↓
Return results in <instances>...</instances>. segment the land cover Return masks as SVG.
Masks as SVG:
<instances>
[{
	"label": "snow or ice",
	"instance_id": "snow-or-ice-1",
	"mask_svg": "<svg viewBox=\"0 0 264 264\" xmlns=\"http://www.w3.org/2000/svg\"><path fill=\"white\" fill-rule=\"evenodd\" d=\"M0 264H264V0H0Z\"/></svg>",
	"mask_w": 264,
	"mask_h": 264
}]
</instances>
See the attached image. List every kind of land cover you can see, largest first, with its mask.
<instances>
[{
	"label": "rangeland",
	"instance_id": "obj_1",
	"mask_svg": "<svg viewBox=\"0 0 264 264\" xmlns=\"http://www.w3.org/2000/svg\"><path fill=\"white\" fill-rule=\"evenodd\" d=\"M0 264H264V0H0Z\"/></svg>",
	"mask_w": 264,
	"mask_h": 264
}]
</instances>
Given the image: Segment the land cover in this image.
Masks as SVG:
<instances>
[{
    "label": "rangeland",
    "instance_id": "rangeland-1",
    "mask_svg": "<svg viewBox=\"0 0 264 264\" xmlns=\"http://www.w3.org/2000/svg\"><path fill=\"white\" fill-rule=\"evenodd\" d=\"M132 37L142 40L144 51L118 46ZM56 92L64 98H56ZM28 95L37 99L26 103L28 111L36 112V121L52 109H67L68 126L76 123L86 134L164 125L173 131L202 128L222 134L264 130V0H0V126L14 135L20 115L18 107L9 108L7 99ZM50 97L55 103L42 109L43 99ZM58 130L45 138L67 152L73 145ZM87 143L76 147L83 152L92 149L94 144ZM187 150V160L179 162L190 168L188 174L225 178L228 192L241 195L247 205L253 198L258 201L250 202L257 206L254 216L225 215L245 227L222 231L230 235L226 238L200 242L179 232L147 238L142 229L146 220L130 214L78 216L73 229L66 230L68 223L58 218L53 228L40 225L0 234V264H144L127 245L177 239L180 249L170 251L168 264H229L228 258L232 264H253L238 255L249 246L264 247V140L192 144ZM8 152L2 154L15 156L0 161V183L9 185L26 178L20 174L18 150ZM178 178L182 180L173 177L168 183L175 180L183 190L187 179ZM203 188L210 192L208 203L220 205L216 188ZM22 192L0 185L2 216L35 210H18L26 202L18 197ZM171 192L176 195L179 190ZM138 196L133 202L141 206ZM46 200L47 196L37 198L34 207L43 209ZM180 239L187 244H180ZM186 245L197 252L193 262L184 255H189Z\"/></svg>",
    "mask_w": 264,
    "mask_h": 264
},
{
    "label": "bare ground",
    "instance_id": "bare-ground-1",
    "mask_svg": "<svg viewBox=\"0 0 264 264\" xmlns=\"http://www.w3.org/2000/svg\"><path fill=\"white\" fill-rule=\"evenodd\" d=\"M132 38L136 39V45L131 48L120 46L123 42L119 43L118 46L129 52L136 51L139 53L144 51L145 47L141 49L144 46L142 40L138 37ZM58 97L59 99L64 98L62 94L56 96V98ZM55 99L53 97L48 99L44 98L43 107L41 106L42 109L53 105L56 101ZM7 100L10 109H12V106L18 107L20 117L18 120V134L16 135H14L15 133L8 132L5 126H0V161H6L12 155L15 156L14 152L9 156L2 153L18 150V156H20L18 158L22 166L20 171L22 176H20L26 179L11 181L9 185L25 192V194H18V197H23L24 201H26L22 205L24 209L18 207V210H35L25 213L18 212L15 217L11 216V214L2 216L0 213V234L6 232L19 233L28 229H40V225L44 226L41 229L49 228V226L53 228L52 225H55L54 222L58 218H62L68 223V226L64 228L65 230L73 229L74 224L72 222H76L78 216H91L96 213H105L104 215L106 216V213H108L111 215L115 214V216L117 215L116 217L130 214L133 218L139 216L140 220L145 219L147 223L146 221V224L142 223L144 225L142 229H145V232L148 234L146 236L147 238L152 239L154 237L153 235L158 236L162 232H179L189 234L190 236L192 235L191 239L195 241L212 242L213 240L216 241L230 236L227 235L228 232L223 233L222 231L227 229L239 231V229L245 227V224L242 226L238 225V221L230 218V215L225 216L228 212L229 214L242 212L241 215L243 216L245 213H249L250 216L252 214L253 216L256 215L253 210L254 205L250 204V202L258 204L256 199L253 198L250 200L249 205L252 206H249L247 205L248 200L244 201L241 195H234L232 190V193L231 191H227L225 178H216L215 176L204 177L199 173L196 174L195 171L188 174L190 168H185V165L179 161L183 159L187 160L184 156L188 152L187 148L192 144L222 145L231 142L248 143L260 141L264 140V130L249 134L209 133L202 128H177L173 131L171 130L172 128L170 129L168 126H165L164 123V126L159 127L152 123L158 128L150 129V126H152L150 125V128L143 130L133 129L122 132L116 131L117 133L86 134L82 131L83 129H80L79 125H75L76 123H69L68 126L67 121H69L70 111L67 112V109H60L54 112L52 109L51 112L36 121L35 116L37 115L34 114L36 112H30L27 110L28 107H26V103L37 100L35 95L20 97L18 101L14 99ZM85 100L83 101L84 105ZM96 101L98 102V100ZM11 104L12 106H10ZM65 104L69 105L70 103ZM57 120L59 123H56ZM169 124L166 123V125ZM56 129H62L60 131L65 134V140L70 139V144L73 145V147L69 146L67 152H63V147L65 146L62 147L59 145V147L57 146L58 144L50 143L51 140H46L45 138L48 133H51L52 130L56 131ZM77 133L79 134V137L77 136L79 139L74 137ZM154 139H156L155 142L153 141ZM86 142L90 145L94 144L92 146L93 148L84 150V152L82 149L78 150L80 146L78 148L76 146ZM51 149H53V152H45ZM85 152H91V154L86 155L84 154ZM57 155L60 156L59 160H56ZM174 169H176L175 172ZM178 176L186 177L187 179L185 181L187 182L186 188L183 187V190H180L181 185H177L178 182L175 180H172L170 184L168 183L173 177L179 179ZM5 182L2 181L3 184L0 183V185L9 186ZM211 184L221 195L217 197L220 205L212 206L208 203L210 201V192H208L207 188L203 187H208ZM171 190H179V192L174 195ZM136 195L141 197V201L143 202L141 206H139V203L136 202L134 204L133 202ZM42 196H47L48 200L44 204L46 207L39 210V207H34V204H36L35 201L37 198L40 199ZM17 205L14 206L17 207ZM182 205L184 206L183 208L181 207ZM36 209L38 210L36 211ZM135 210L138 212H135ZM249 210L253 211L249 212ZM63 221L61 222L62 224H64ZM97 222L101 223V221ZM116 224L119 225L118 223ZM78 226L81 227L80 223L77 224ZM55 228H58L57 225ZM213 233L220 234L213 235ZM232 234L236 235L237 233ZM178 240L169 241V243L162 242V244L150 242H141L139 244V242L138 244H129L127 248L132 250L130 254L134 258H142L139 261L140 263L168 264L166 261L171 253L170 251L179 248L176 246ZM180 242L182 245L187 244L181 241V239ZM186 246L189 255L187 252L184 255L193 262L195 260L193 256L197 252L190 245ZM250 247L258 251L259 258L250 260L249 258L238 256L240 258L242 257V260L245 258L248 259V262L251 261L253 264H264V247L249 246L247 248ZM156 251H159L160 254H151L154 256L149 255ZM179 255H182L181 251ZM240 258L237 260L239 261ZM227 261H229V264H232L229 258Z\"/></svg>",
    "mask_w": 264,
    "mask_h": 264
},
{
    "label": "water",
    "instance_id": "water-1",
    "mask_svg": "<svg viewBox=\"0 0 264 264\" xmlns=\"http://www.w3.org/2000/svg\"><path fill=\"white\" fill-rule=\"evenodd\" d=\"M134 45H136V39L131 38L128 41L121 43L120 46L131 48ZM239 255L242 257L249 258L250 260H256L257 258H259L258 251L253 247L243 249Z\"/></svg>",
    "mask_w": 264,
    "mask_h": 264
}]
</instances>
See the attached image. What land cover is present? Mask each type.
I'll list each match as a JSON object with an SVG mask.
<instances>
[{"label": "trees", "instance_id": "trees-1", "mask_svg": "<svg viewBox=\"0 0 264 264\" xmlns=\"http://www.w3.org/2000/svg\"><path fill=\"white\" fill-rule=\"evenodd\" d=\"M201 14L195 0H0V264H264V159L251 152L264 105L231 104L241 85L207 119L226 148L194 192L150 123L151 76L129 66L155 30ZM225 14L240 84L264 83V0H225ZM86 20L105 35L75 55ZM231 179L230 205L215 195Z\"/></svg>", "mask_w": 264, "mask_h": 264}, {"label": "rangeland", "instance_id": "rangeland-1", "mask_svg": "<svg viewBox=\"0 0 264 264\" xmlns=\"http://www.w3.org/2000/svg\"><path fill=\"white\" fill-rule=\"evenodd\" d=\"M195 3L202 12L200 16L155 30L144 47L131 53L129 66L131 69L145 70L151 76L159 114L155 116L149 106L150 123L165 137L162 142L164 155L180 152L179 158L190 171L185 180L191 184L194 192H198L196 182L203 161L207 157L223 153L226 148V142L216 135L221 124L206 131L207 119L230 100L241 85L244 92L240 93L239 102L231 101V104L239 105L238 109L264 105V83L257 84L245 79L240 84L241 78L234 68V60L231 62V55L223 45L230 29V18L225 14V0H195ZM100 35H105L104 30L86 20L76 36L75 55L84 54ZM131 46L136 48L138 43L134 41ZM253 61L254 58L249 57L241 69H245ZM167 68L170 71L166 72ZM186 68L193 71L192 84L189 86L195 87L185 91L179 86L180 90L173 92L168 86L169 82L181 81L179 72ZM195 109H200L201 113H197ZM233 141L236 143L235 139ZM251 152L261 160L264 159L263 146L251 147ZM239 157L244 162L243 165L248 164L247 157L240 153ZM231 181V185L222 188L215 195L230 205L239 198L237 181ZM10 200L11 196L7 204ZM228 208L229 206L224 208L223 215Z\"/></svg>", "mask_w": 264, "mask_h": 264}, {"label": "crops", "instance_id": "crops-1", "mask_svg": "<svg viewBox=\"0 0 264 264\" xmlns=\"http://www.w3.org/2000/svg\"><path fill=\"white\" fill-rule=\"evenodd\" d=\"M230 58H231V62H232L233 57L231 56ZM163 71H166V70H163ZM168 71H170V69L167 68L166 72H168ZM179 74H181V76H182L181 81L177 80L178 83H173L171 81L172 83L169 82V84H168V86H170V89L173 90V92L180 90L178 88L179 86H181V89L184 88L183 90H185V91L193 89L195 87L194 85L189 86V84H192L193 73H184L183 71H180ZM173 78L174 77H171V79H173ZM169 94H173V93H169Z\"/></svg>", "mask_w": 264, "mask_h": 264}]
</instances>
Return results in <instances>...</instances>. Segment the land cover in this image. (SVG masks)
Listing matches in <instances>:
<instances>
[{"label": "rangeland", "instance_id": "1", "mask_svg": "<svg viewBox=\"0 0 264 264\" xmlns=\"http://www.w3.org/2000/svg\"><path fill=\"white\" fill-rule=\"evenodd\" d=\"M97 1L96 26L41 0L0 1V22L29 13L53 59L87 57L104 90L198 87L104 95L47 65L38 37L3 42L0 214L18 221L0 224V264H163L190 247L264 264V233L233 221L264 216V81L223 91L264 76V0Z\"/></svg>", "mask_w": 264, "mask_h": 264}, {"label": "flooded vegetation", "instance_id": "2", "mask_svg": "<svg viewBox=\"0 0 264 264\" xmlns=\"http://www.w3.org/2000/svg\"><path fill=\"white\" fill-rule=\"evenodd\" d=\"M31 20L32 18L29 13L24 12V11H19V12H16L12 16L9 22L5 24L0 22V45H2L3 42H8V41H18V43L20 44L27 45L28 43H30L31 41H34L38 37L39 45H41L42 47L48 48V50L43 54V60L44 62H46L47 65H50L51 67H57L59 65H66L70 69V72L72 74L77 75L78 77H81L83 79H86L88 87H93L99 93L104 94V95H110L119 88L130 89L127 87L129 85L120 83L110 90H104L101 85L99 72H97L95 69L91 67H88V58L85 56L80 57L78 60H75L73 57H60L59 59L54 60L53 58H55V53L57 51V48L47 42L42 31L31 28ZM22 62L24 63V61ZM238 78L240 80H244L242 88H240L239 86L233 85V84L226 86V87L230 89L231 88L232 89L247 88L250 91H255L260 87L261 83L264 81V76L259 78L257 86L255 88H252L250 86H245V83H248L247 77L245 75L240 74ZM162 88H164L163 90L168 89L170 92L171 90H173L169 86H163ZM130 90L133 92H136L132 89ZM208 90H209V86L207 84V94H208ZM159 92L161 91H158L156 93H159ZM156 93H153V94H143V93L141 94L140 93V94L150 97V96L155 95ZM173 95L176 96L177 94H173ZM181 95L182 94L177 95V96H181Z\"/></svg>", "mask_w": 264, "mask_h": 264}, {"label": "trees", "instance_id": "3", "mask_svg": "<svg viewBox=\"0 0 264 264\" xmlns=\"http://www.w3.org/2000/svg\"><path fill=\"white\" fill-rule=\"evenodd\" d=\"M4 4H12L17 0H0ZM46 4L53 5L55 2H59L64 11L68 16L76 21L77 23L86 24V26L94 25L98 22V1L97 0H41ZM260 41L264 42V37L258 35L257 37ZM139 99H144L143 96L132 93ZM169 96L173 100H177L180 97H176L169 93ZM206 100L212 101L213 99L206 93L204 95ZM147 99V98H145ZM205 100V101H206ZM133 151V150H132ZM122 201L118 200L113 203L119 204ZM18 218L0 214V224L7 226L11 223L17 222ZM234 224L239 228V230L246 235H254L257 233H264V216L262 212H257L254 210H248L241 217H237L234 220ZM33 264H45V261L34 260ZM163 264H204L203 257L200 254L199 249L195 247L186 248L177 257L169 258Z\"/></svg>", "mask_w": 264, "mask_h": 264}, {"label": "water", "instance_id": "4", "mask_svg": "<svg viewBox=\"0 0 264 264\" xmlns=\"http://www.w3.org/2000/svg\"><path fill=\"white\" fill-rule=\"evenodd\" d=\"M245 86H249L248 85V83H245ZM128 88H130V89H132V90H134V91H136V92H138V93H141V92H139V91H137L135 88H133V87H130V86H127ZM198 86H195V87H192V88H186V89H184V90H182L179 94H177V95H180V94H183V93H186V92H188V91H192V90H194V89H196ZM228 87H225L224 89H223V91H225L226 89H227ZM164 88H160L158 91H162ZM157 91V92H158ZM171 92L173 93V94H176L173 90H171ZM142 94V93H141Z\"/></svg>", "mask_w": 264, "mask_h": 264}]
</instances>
↑
§ **THE TASK**
Pull out every line above that contains the string "image". Match case.

§ **FINAL RESULT**
See the attached image. List every kind of land cover you can see, largest first, with its mask.
Given the image: Segment the land cover in this image.
See the attached image. What land cover is present? Mask each type.
Return results in <instances>...</instances>. Segment the land cover in this image. (SVG masks)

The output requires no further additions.